Press Room: Tax Release

May 08, 2012

FASB’s Shift to More Qualitative Testing of Goodwill Impairment

Under current U.S. generally accepted accounting principles (GAAP), goodwill is not amortized, but is tested at least annually for impairment. If it is determined that the carrying value of the goodwill exceeds its implied fair value, then impairment exists and a loss must be recognized. The impairment loss is equal to the difference between the implied fair value of the goodwill and its carrying value.

On September 15, 2011, the Financial Accounting Standards Board (FASB) issued Accounting Standards Update 2011-08 (ASU 2011-08), which amends the testing procedures for determining impairment. Based on the revised rules, companies now have the option of utilizing a qualitative assessment to determine whether further quantitative analysis is required. The quantitative methodology is still permitted and is typically performed by employing an income and/or market approach. 

ASU 2011-08 applies to both public and non-public entities that have goodwill on their balance sheets and is effective for annual periods beginning after December 15, 2011; however, early adoption is permitted. 

The qualitative assessment determines whether it is more likely than not (i.e., a likelihood of more than 50%) that the fair value is less than its carrying value. If, based on an assessment of qualitative factors, it is determined that the fair value exceeds its carrying amount, then the reporting unit is deemed to have passed the impairment test. Conversely, if this initial qualitative assessment fails to establish that fair value is greater than carrying value, it then becomes necessary to perform the quantitative assessment.
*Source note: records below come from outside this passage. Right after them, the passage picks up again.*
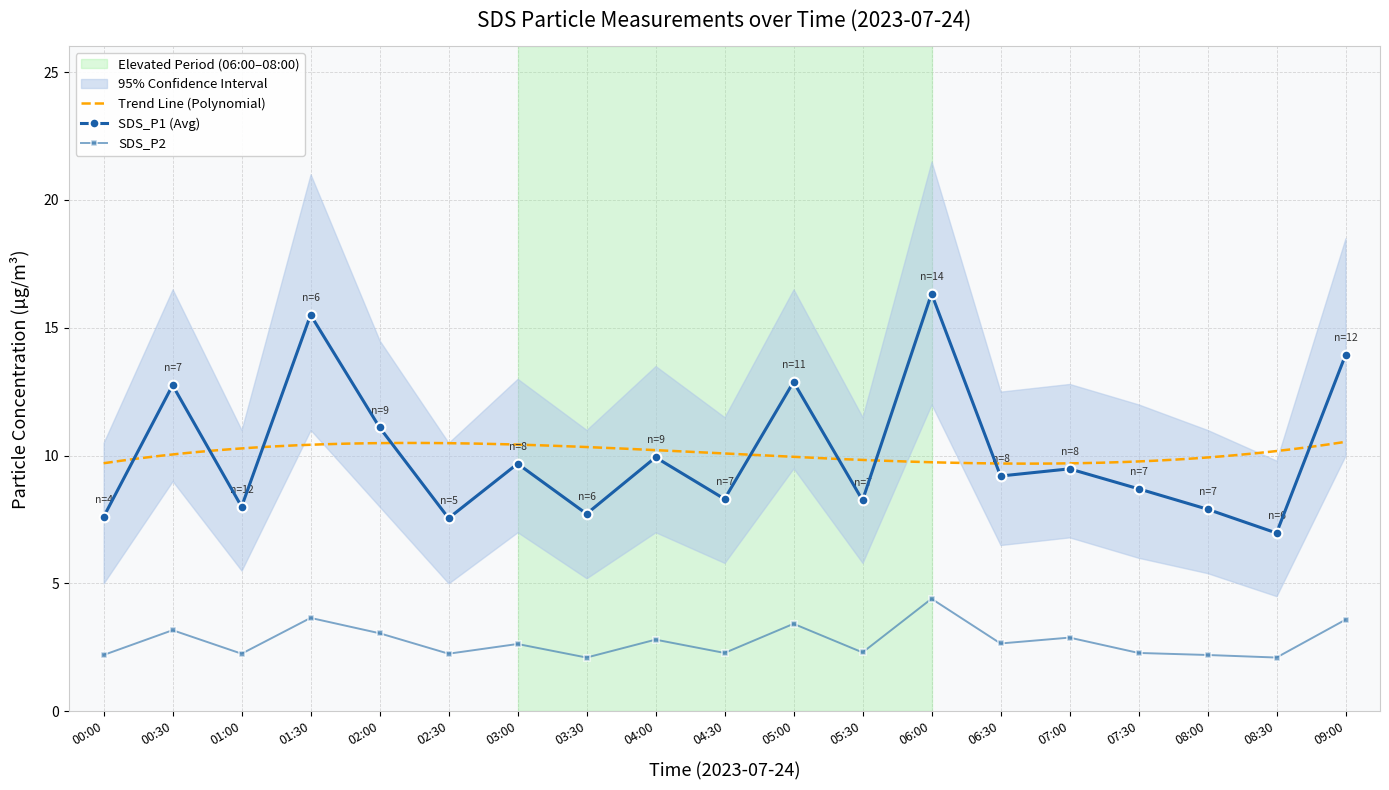

What is the difference between the maximum and minimum values in the SDS_P1 series?

9.4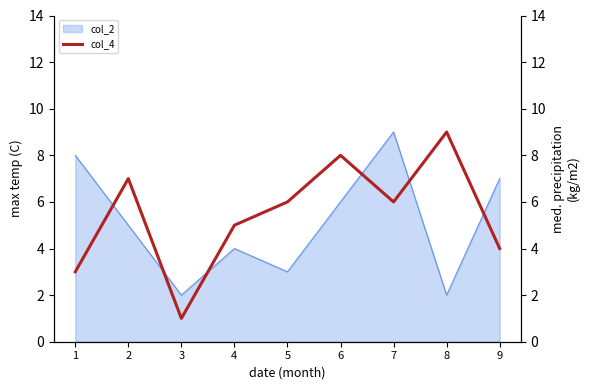

What is the sum of all values?

49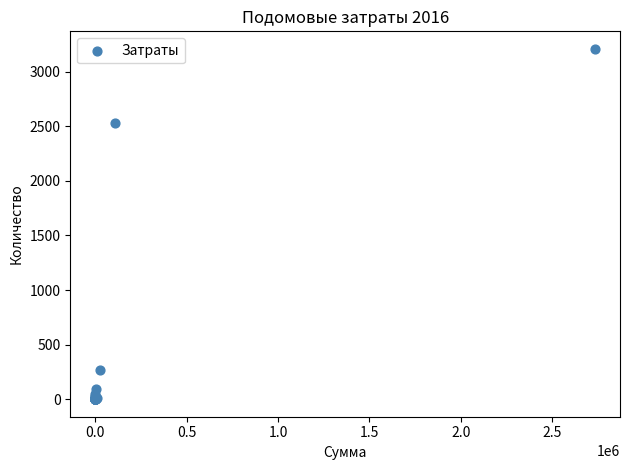

What Y value in the scatter plot is closest to 1604?

2528.6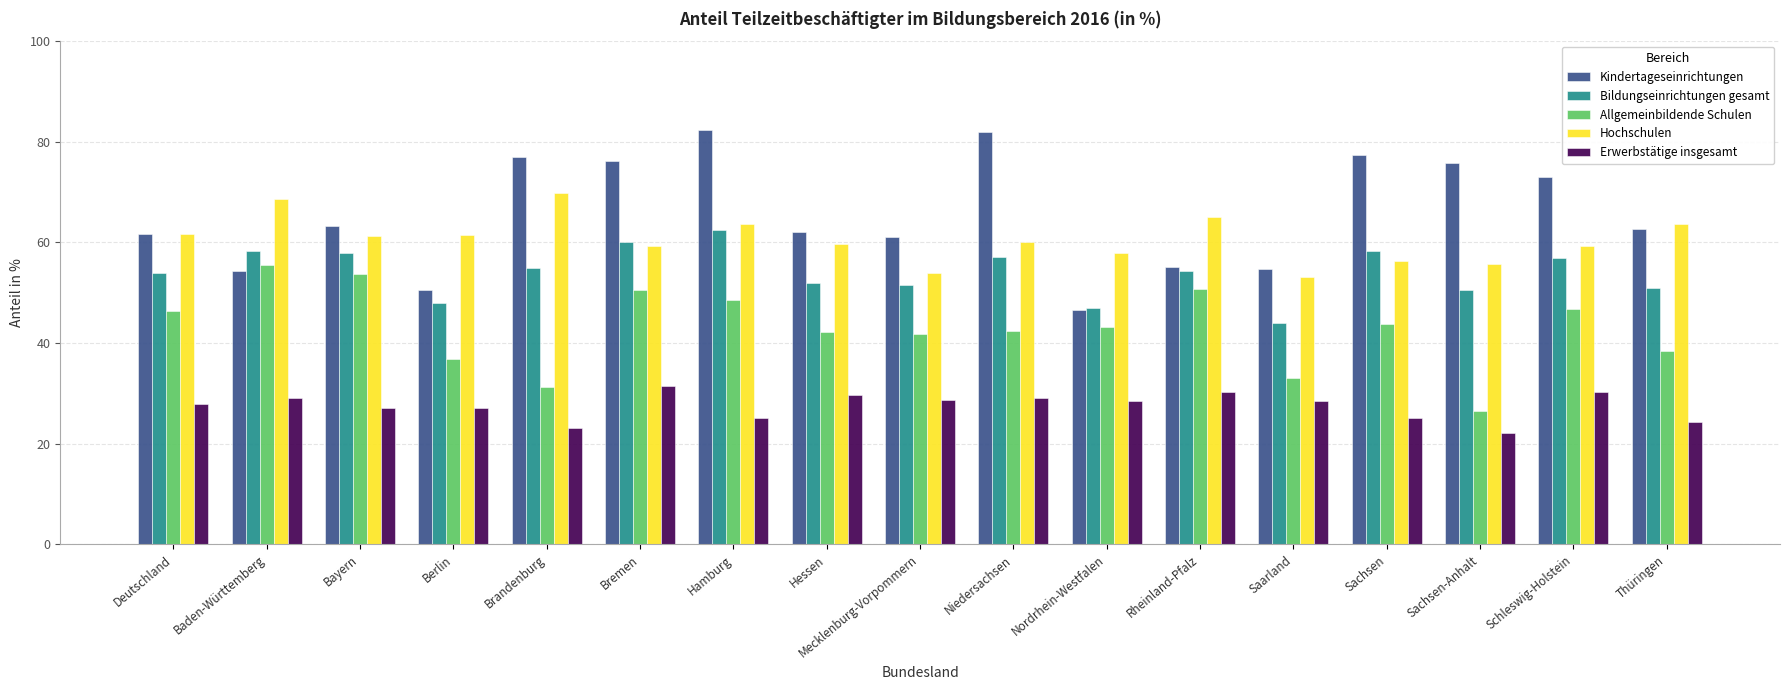

True or false: Kindertageseinrichtungen has a value of 81.9 at Niedersachsen.

True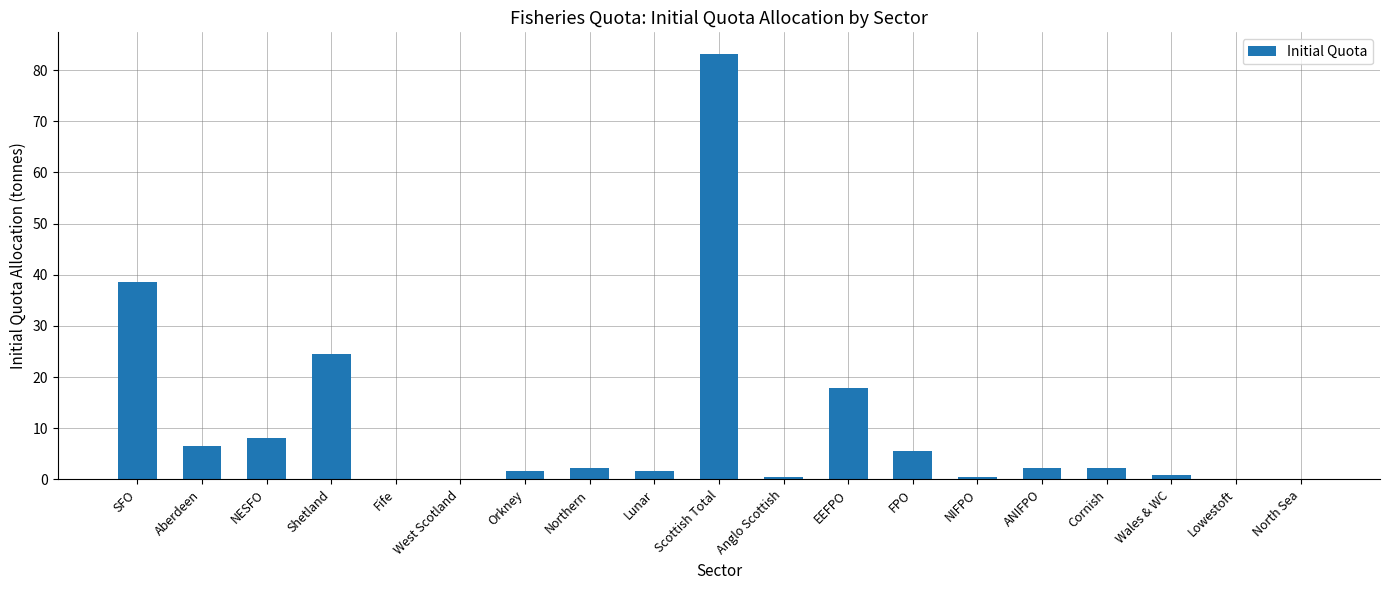

Approximately how many times larger is the value at NESFO compared to Cornish?

3.6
ASC 350 provides the following examples of factors to consider in the qualitative assessment:

  • Macro-economic conditions
  • Industry and market considerations
  • Cost factors
  • Overall financial performance
  • Relevant events including changes in management, strategy, customers or litigation
  • Events impacting the reporting unit including changes in carrying value
  • A sustained decrease in share price

The stated purpose of ASU 2011-08 is to reduce the cost and complexity of goodwill impairment testing. However, while the assessment is termed qualitative, certain quantitative analysis and documentation will likely be required to support the concluded assessment. In addition, the reduced cost associated with the qualitative testing may be offset by increased audit fees associated with reviewing the qualitative analysis and associated documentation. Early involvement of an appraiser who has experience in addressing fair value issues may yield savings in terms of time and professional fees.